For the records that follow, please set down exactly the lines between the one holding "## 📖 Table of Contents" and the one holding "- **Modern Architecture**", inclusive, and only those.

☆ ☆ ☆

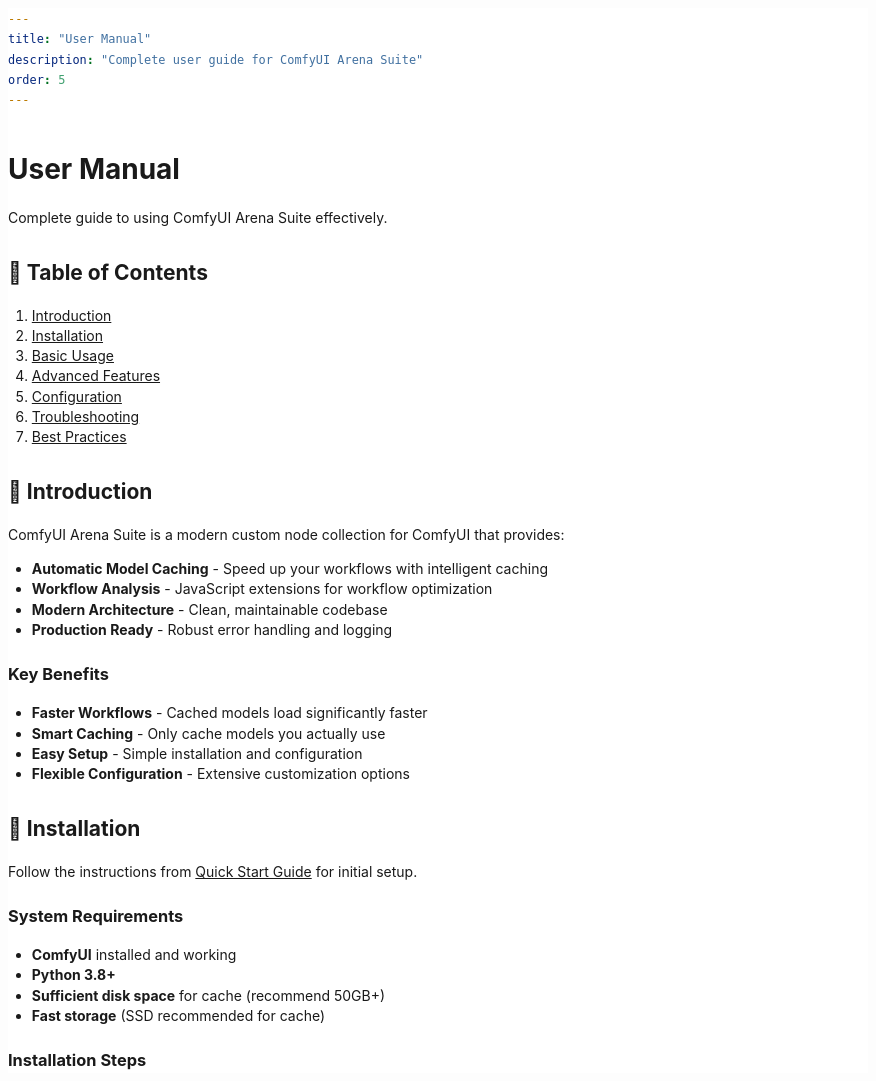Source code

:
 ```yaml
---
title: "User Manual"
description: "Complete user guide for ComfyUI Arena Suite"
order: 5
---
```


# User Manual

Complete guide to using ComfyUI Arena Suite effectively.

## 📖 Table of Contents

1. [Introduction](#introduction)
2. [Installation](#installation)
3. [Basic Usage](#basic-usage)
4. [Advanced Features](#advanced-features)
5. [Configuration](#configuration)
6. [Troubleshooting](#troubleshooting)
7. [Best Practices](#best-practices)

## 🎯 Introduction

ComfyUI Arena Suite is a modern custom node collection for ComfyUI that provides:

- **Automatic Model Caching** - Speed up your workflows with intelligent caching
- **Workflow Analysis** - JavaScript extensions for workflow optimization
- **Modern Architecture** - Clean, maintainable codebase
- **Production Ready** - Robust error handling and logging

### Key Benefits

- **Faster Workflows** - Cached models load significantly faster
- **Smart Caching** - Only cache models you actually use
- **Easy Setup** - Simple installation and configuration
- **Flexible Configuration** - Extensive customization options

## 🚀 Installation

Follow the instructions from [Quick Start Guide](quickstart.md) for initial setup.

### System Requirements

- **ComfyUI** installed and working
- **Python 3.8+**
- **Sufficient disk space** for cache (recommend 50GB+)
- **Fast storage** (SSD recommended for cache)

### Installation Steps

☆ ☆ ☆

Final answer:
## 📖 Table of Contents

1. [Introduction](#introduction)
2. [Installation](#installation)
3. [Basic Usage](#basic-usage)
4. [Advanced Features](#advanced-features)
5. [Configuration](#configuration)
6. [Troubleshooting](#troubleshooting)
7. [Best Practices](#best-practices)

## 🎯 Introduction

ComfyUI Arena Suite is a modern custom node collection for ComfyUI that provides:

- **Automatic Model Caching** - Speed up your workflows with intelligent caching
- **Workflow Analysis** - JavaScript extensions for workflow optimization
- **Modern Architecture** - Clean, maintainable codebase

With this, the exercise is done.